A Field Guide to Dimensional Modeling

Dimensional modeling has a reputation problem. To newcomers it sounds like a relic — star schemas, Kimball, slowly changing dimensions, the kind of vocabulary that suggests a beige conference room in 2004. But strip away the era and the jargon and you’re left with three ideas that quietly run most analytics on earth. They’re worth understanding properly, not as ritual but as tools.

The first idea: measurements versus context

Look at any business question and you’ll find it splits cleanly into two kinds of thing. There are the things you measure — revenue, quantity, duration, a count of clicks. And there are the things that give those measurements context — the customer, the product, the store, the day.

Dimensional modeling takes this split seriously. Measurements go in fact tables. Context goes in dimension tables. That’s the whole foundation. A fact table is a long, narrow log of events, each row a thing that happened, carrying its numbers and a set of foreign keys. A dimension table is a wide, shorter reference of descriptive attributes you filter and group by.

-- Fact: one row per order line, carrying measures + keys
fact_order_line (
  order_line_id   bigint,
  date_key        int,        -- → dim_date
  customer_key    int,        -- → dim_customer
  product_key     int,        -- → dim_product
  quantity        int,        -- measure
  net_amount      numeric,    -- measure
  discount_amount numeric     -- measure
)

-- Dimension: wide, descriptive, the things you slice by
dim_product (
  product_key   int,
  product_name  text,
  category      text,
  brand         text,
  is_active     boolean
)

Queries then become almost embarrassingly readable: sum net_amount from the fact, joined to dimensions, filtered by category and date, grouped by brand. The shape of the model matches the shape of the questions.

The second idea: grain is everything

Before you write a single column, you answer one question: what does one row of this fact table represent? This is the grain, and getting it wrong is the most common — and most expensive — modeling mistake there is.

Declare the grain in a single sentence, in plain language, before anything else. “One row per order line.” “One row per shipment.” “One row per daily account balance.” If you can’t say it cleanly, you don’t understand the fact yet.

Those three sentences also happen to name the three fact table types — transaction, periodic snapshot, accumulating snapshot — but the discipline is the same for all of them.
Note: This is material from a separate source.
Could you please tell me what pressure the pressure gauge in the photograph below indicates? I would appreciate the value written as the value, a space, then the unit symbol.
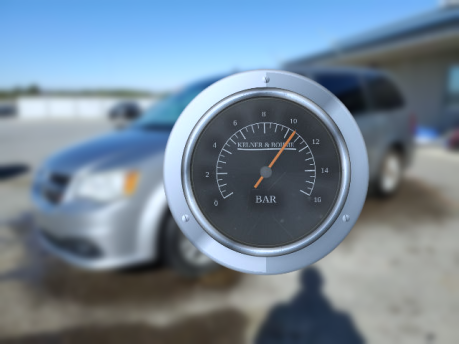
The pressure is 10.5 bar
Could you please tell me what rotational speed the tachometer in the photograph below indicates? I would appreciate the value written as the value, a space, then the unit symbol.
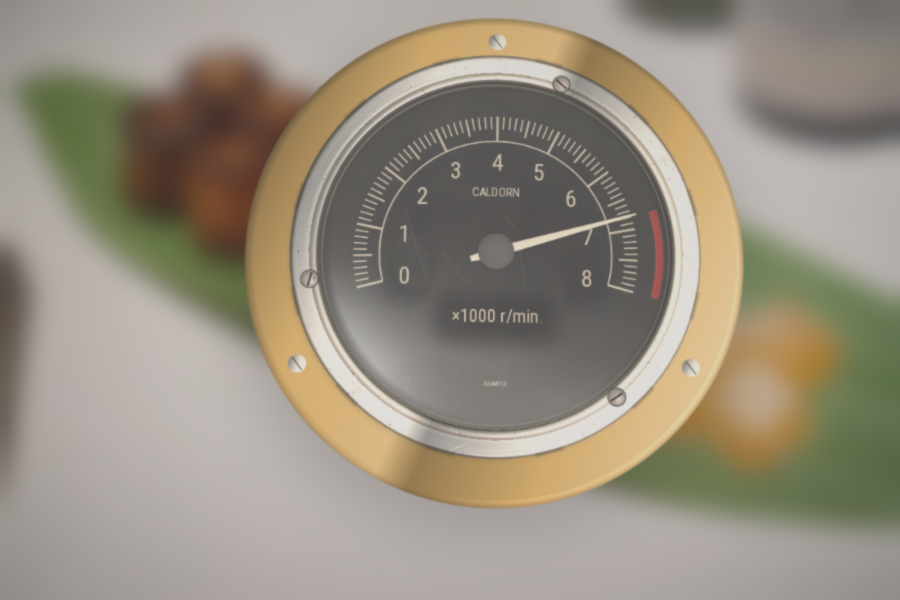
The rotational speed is 6800 rpm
Grain discipline prevents the classic disaster: mixing levels of detail in one table so that a naïve SUM() double-counts. If some rows are per-order and others are per-line, every aggregate is silently wrong, and no amount of dashboard polish will save you. Pick the finest grain you can afford — you can always roll up from detail, but you can never recover detail you didn’t keep.
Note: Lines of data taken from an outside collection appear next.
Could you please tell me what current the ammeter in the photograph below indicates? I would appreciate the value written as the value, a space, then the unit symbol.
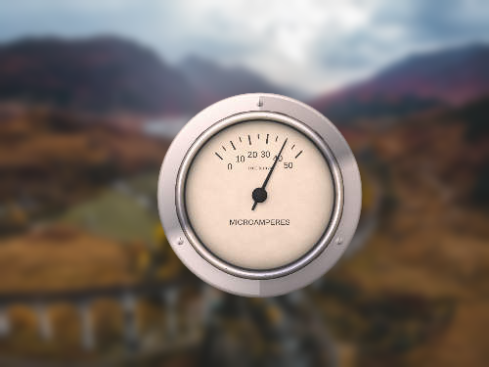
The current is 40 µA
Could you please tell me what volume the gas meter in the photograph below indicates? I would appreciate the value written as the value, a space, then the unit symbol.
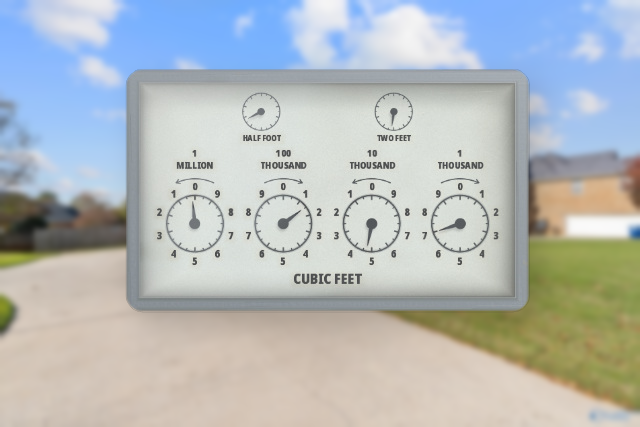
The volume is 14700 ft³
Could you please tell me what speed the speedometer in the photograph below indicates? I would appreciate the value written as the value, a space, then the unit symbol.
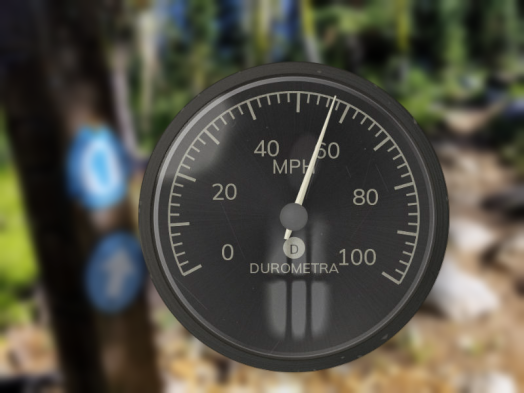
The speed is 57 mph
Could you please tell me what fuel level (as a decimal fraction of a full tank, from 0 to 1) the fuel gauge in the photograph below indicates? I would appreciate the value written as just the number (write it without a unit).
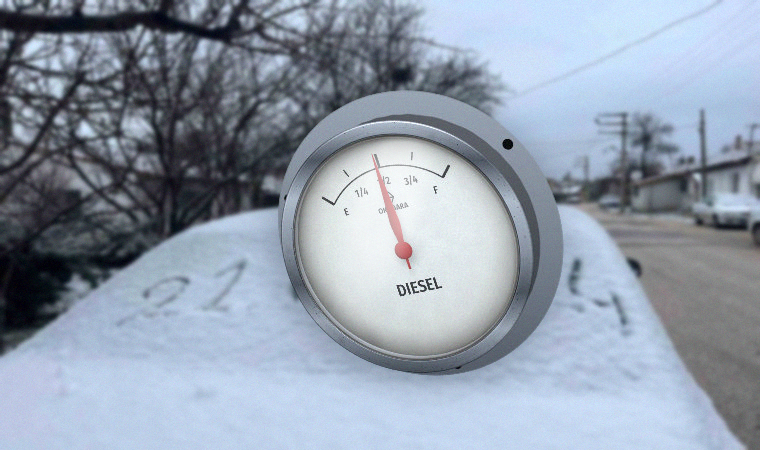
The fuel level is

The third idea: dimensions change, and you must decide how

Customers move cities. Products get recategorised. A store changes region. The question is: when an attribute changes, do you want history to reflect the new value, or preserve the old one? This is the entire content of slowly changing dimensions, and it’s less arcane than it sounds. In practice you mostly choose between two behaviours:

Overwrite (Type 1). Keep only the current value. Simple. You lose history — last year’s sales will appear under the customer’s current city, not where they lived at the time.
Add a new row (Type 2). Keep a full history by inserting a new version of the dimension row, with validity dates and a current-flag. Now a fact joins to the version that was true when the fact happened. History stays honest.

The right choice is a business question disguised as a technical one. “Do we want to attribute this customer’s old orders to their old segment or their new one?” The model can’t answer that. The business has to.

When not to reach for it

Dimensional modeling is a hammer, and not everything is a nail. It earns its keep when many people query the same data for analytics and you value consistency, readability, and predictable performance. It’s a poor fit for a few cases worth naming:

Operational, transactional workloads where you’re reading and writing single records at high frequency — that’s what normalised OLTP schemas are for.
Exploratory, one-off analysis on data nobody will touch again — modeling it is wasted ceremony.
Genuinely document-shaped or graph-shaped data, where forcing a star schema fights the grain of the problem.

The skill isn’t applying the pattern everywhere. It’s recognising the shape of the question and reaching for the model that fits it.

The quiet payoff

When a dimensional model is done well, something subtle happens: people stop arguing about numbers. The grain is declared, the measures live in one place, the dimensions mean one thing, and “revenue by category last quarter” returns the same answer no matter who asks. That consistency is the real product. The star schema is just the machinery that delivers it — old, unglamorous, and still quietly indispensable. (Whether you even need the machinery, or can get away with one big table, is its own argument.)